Guided by one of Shell’s virtual icons, Hope found Mal and a full room. Riptide, Watchman, and Crash sat with their injured teammate, the four of them watching TV. And not for entertainment; Tammy Wen of Chicago News looked professionally grave and serious as she ever had.
“The CDC has verified quarantine conditions in Chicago and identified a modified rabies virus as the pathogen. Due to the virus’s effects CDC Director, Dr. Maddison Clemens, has announced that all known superhumans in the infected region will be tested first, with those who test positive detained until treatment is effective. The CDC has yet to release estimates of how many are so far known to be infected, but has assured the public that outside the restricted zones infection by the virus can be avoided using precautions equivalent to those taken to avoid common STDs.” Below her on the screen, scrolling red text displayed CDC contact numbers and sites.
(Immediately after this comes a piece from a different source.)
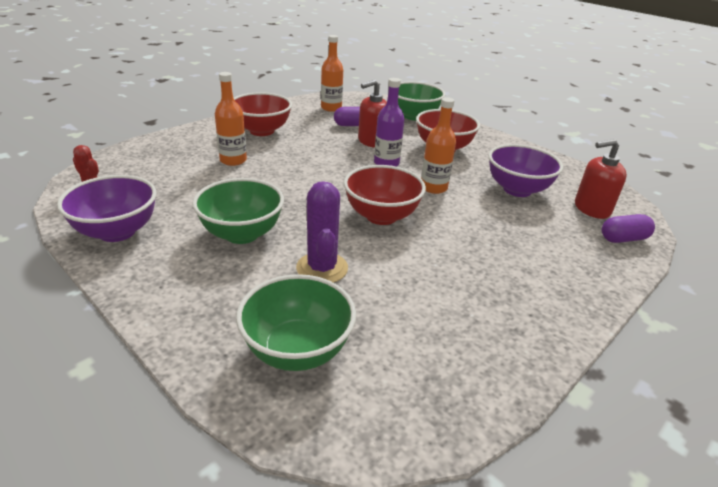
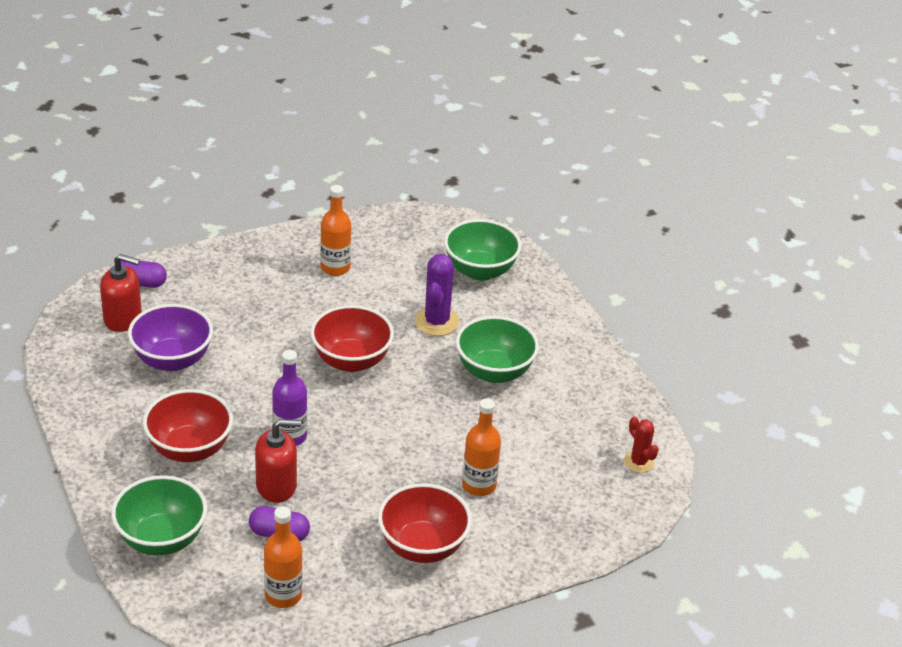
camera: 160 degrees left, 5 degrees up
(117, 232) = (607, 400): purple bowl -> none
(433, 187) = (265, 385): orange bottle -> orange bottle (335, 268)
“Chicagoans who have not been contacted and who believe they may be infected are encouraged to call their local police hotline for information—”
Mal turned off the sound and put the remote down. “Hey, boss. Doing a morale visit? I think they need it more outside.” The lower half of his body had been covered by a kind of tent, and Hope didn’t know if it was for medical reasons or to keep him—and everyone else—from staring at his stumps. He saw where her gaze went and grinned. “I’ve run out of one-liners, boss, but I’m going to live. I’m even going to dance—Vulcan’s whipping up my new legs down in his forge.”